COMPITO ASSEGNATO 1. Nel brano sul sapere e la conoscenza, quali ambiti seguono le parole «Abbiamo conoscenze di»? Elencali tutti.
COMPITO ASSEGNATO 2. Riporta fedelmente il passo del brano sul sapere e la conoscenza che va da "Perché se la" a "che si conosceva.".

==== BRANO PROPOSTO ====

Al nostro sapere non bastano le conoscenze

Quel che conosciamo, ed è moltissimo, non sempre diventa un sapere. Conosciamo i contenuti che ci occorrono per il nostro lavoro, ma anche come riparare un rubinetto, quali sono le capitali di molti stati e anche molto che in fondo non è indispensabile conoscere. Abbiamo conoscenze di sport, di informatica, dei fatti che accadono nella società, del vino che meglio si abbina. Le nostre conoscenze a cui attingiamo sono sterminate.

Ma non tutte le conoscenze ci rendono autori di un sapere, ancorché al sapere servano anche le conoscenze.

Perché se la conoscenza è un possesso, si possiede, il sapere è invece una disciplina, un esercizio a cui ci si obbliga e impegna. Il sapere è un modo di vita.

Nella Grecia antica essere riconosciuti autori di un sapere non richiedeva solo l’accumulo di informazioni, di conoscenze, richiedeva virtù, areté. Perché non si accedeva al sapere solo per le conoscenze che si erano raccolte, ma per la cura che se ne aveva, per l’uso che se ne faceva. Era l’etica a cui ci si impegnava nella vita a conferire alle proprie conoscenze lo status del sapere, e quindi la possibilità di essere un punto di riferimento e di ispirazione per la comunità in ciò che si conosceva.

In altre parole, poiché la conoscenza è potere, è possibilità di esercitare controllo, dominio, influenzamento, perché sia un sapere, e quindi sia legittimata e accolta, ci si possa affidare, richiede che il suo autore sia affidabile, vi si dedichi rispettando coloro a cui rivolge e a cui propone ciò che conosce.

Sicché, perché si riconoscesse a qualcuno del sapere occorreva che rivelasse con il propria vita quando si sentisse responsabile verso il potere della conoscenza. Una responsabilità che richiedeva non solo di considerare il proprio sapere al servizio degli altri, ma anche che non venisse idolatrato, assolutizzato, elevato a certezza. Perché il sapere si nutre di dubbi e di interrogativi, dell’umiltà cognitiva di non sapere, di sapersi affacciati sull’immenso di ciò che ancora non si conosce, per quando siano già estese le conoscenze che si sono raggiunte. Chi possiede un sapere non possiede una verità, ma l’incessante desiderio di avvicinarsi. Chi possiede solo una conoscenza, sovente crede di avere anche una verità.

Potremmo allora chiederci che ne è oggi del sapere, se ancora richiediamo che le conoscenze possedute e proposte siano salvaguardate e assicurate da una virtù. Se a chi viene riconosciuto un sapere sia necessaria una disciplina del suo rispetto, oppure abbiamo delegato il sapere alla conoscenza, è questa basta per credersi affidabili.

==== MATERIALE FORNITO ====

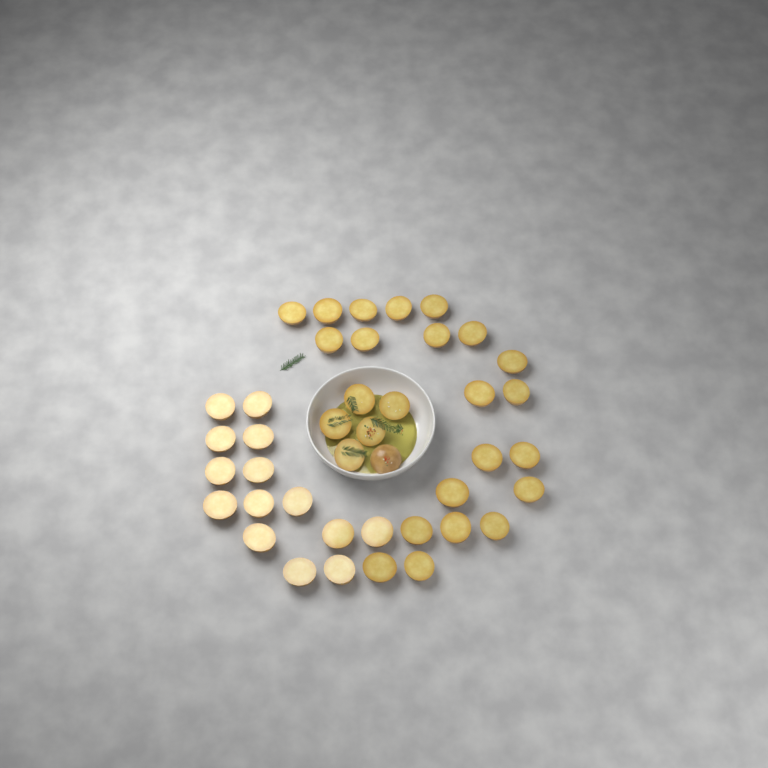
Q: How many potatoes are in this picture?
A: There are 41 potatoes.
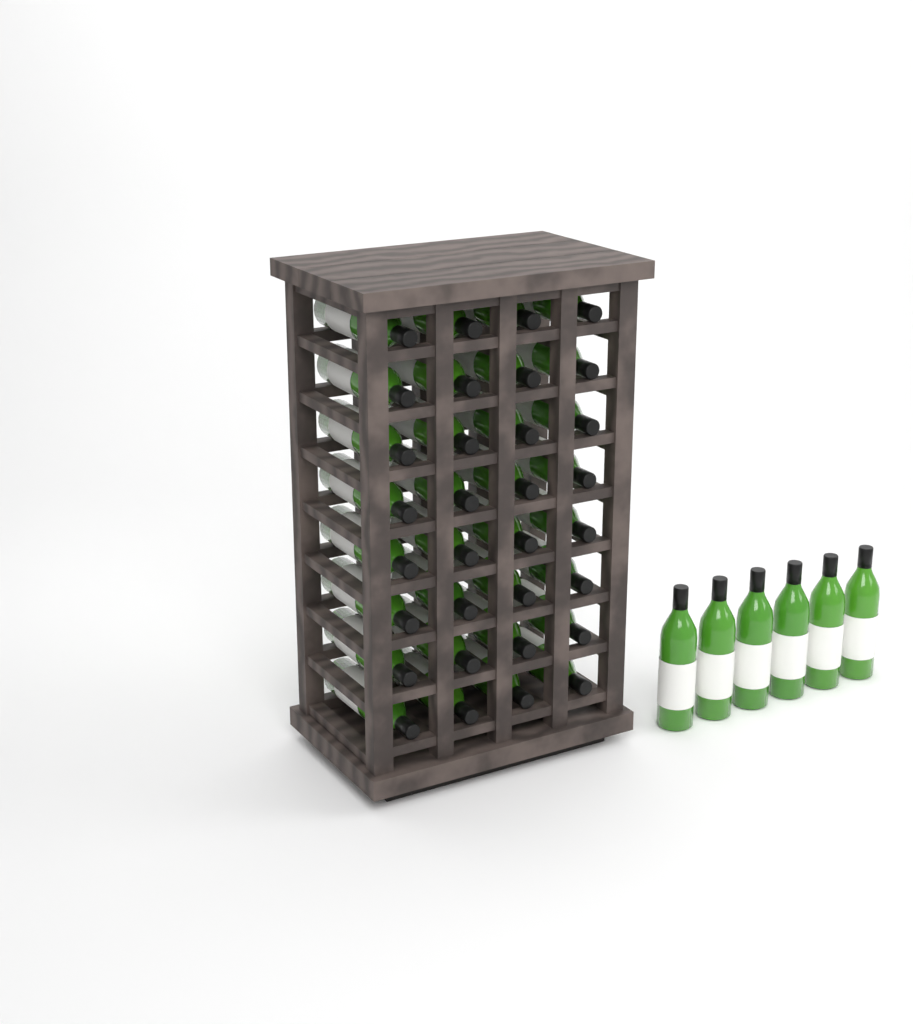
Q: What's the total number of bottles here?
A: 38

====

RISPOSTA CORRETTA 1.
- sport
- informatica
- i fatti che accadono nella società
- il vino che meglio si abbina

RISPOSTA CORRETTA 2.
Perché se la conoscenza è un possesso, si possiede, il sapere è invece una disciplina, un esercizio a cui ci si obbliga e impegna. Il sapere è un modo di vita.

Nella Grecia antica essere riconosciuti autori di un sapere non richiedeva solo l’accumulo di informazioni, di conoscenze, richiedeva virtù, areté. Perché non si accedeva al sapere solo per le conoscenze che si erano raccolte, ma per la cura che se ne aveva, per l’uso che se ne faceva. Era l’etica a cui ci si impegnava nella vita a conferire alle proprie conoscenze lo status del sapere, e quindi la possibilità di essere un punto di riferimento e di ispirazione per la comunità in ciò che si conosceva.